In last week’s blog, we looked at what TTT is, and what issues it raises. Among the points discussed was that Teacher Talking Time (TTT) decreases STT (Student Talking Time), makes the lessons too prescriptive, and leads to a drop in concentration. Controlling TTT, then, is essential. But there are benefits to TTT, as we shall see.
When and why is TTT necessary?
For me, one of the major benefits of TTT is that it can improve your students listening skills. If you are teaching in a non-English speaking country then the learners’ only chance to hear improvised, natural language is likely to be through you.

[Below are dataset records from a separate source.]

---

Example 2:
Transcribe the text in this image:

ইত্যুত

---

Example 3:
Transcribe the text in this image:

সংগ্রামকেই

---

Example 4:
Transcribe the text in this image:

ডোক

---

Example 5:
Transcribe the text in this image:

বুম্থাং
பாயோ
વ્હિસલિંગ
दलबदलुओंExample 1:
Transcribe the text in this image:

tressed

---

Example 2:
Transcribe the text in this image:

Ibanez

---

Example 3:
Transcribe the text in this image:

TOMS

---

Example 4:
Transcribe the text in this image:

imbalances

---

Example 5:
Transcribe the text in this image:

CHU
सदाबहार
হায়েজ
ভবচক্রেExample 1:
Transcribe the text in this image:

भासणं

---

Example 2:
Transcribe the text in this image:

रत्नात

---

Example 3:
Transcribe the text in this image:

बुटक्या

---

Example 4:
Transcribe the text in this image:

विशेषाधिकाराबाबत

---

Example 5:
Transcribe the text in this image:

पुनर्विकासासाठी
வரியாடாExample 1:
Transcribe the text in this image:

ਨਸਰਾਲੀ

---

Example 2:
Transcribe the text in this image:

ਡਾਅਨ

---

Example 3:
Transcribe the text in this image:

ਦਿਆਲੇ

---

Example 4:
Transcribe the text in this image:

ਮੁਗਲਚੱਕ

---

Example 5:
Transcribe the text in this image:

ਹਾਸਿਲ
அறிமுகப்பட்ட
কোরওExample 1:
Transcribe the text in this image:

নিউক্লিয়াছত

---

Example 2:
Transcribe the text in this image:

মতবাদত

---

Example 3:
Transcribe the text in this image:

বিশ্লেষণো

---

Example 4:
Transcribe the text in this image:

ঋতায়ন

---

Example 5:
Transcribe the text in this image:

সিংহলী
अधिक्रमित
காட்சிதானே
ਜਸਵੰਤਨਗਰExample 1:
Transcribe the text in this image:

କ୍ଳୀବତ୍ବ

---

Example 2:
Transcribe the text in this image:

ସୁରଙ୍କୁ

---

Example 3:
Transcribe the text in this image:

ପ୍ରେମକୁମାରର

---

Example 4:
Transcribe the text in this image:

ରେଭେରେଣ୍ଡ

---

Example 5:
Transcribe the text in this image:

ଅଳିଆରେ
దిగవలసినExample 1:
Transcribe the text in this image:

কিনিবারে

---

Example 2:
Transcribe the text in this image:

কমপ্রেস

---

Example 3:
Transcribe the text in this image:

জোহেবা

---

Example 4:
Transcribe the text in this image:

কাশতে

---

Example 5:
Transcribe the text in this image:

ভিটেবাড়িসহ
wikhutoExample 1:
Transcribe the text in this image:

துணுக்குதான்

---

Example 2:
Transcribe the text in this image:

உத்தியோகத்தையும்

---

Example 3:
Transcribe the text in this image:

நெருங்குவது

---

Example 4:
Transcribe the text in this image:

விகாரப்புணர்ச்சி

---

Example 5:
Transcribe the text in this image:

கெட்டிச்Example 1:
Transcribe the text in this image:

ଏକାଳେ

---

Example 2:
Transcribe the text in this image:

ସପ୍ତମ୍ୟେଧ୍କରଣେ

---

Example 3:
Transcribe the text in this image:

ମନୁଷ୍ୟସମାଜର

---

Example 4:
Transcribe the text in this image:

Audio study materials, English media and arts materials and other texts may be ways for them to practice listening, but the real, everyday and, frankly, most important type of listening has to come from a ‘live’ situation, such as the normal speech of an English teacher.
Patterns and intonation
Stress, toning, and intonation are things that can’t be learned from books (generally speaking). Teacher Talking Time has an effect on the way your students speak. It is often found that English students pick up the accent of their teacher (I recently met someone whose English teacher was from South Africa, which was self-evident in his speech patterns). Listening to the teacher helps students to learn correct sense stress and intonation, beyond the obvious effect on pronunciation.
Explaining new words
The teacher is there to teach. Sounds obvious, I know, but there is a limit to how much reducing TTT can achieve. If you always elicit definitions and examples from students, you will find that a lot of the lesson time can be eaten up by things that are not included in the goals for the day. Therefore, it is sometimes best for the teacher to explain quickly and clearly the meaning of a new word, particularly if it is a word that comes up during an activity.
These, then, are the major benefits of TTT. A lot more can be said about it by people more intelligent than me, but the key idea is to recognize when TTT is necessary, reduce the counter-productive type of TTT and always encourage students to speak.